__Passage shown__.
The finite case is easier to deal with- we can just show that they are isometrically isomorphic to $C^{n}$ for some $n$

Proof (sketch)

Since $H$ is separable, it has an orthonormal basis (Hilbert spaces are separable if and only if they have an orthonormal basis). And we can write the Fourier-Bessel series for each element $u \in H$ :

\begin{aligned} u & = \sum_{n = 1}^{\infty} ⟨ u, e_{n} ⟩ e_{n} \\ ⟹ | | u | | & = {(\sum_{n = 1}^{\infty} | ⟨ u, e_{n} ⟩ |^{2})}^{1 / 2} \end{aligned}

By Parseval's identity. So we can define our map $T$ as

T u := {⟨ u, e_{n} ⟩}_{n}

ie, $T u$ is the sequence of coefficients in the expansion. And this sequence is in $ℓ^{2}$ (ell-2).

$T$ is linear by construction,
It is surjective because every sum $\sum_{n = 1}^{\infty} c_{n} e_{n}$ is Cauchy in $H$
It is one-to-one because every $u$ is expanded in this way, so any two expansions that are the same will be have the same infinite sum.

see separable Hilbert spaces are bijective with ell-2

Fourier Series

Proposition

The subset of functions ${\frac{e^{i n x}}{\sqrt{2 π}}}_{n \in Z}$ is an orthonormal subset of $L^{2} ([- π, π])$

Note

if we don't like working with complex exponentials we can use

e^{i x} = \cos x + i \sin x

And work out everything we need.

Proof

Note that

\begin{aligned} ⟨ e^{i n x}, e^{i m x} ⟩ & = \int_{- π}^{π} e^{i n x} \overset{―}{e^{i m x}} d x \\ = \int_{- π}^{π} e^{i (n - m) x} d x \\ = {\begin{cases} 2 π, & m = n \\ \frac{1}{i (n - m)} e^{i (n - m) x} |_{- π}^{π} = 0 & m \neq n \end{cases} \end{aligned}

Since the exponential is periodic in $2 π$ . Normalizing by $2 π$ yields

⟨ \frac{e^{i n x}}{\sqrt{2 π}}, \frac{e^{i m x}}{\sqrt{2 π}} ⟩ = {\begin{cases} 1 & m = n \\ 0 & m \neq n \end{cases}

Giving us our orthonormal set.

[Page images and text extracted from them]
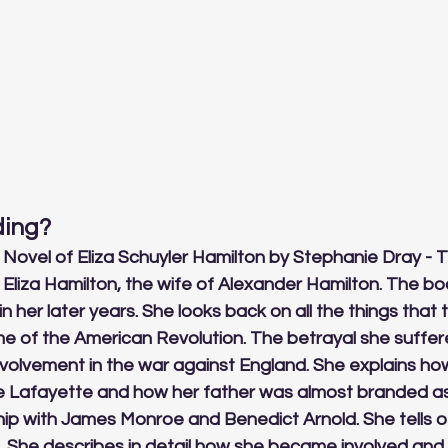
ing? 
a Novel of Eliza Schuyler Hamilton by Stephanie Dray - T
of Eliza Hamilton, the wife of Alexander Hamilton. The bo
in her later years. She looks back on all the things that 
time of the American Revolution. The betrayal she suffere
involvement in the war against England. She explains h
 Lafayette and how her father was almost branded as a
ship with James Monroe and Benedict Arnold. She tells of
She describes in detail how she became involved and i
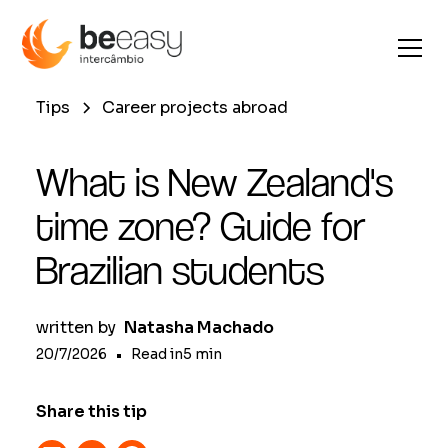
Tips
Career projects abroad
What is New Zealand's
time zone? Guide for
Brazilian students
written by
Natasha Machado
20/7/2026
•
Read in
5
min
Share this tip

__Assigned task 1__. In the Hilbert space notes, which identity is cited for the formula that gives the norm of u?
__Assigned task 2__. Retype the Hilbert space notes from "Since $H$ is" to "same infinite sum.".

__Result 1__. Parseval's identity.

__Result 2__.
Since $H$ is separable, it has an orthonormal basis (Hilbert spaces are separable if and only if they have an orthonormal basis). And we can write the Fourier-Bessel series for each element $u \in H$ :

\begin{aligned} u & = \sum_{n = 1}^{\infty} ⟨ u, e_{n} ⟩ e_{n} \\ ⟹ | | u | | & = {(\sum_{n = 1}^{\infty} | ⟨ u, e_{n} ⟩ |^{2})}^{1 / 2} \end{aligned}

By Parseval's identity. So we can define our map $T$ as

T u := {⟨ u, e_{n} ⟩}_{n}

ie, $T u$ is the sequence of coefficients in the expansion. And this sequence is in $ℓ^{2}$ (ell-2).

$T$ is linear by construction,
It is surjective because every sum $\sum_{n = 1}^{\infty} c_{n} e_{n}$ is Cauchy in $H$
It is one-to-one because every $u$ is expanded in this way, so any two expansions that are the same will be have the same infinite sum.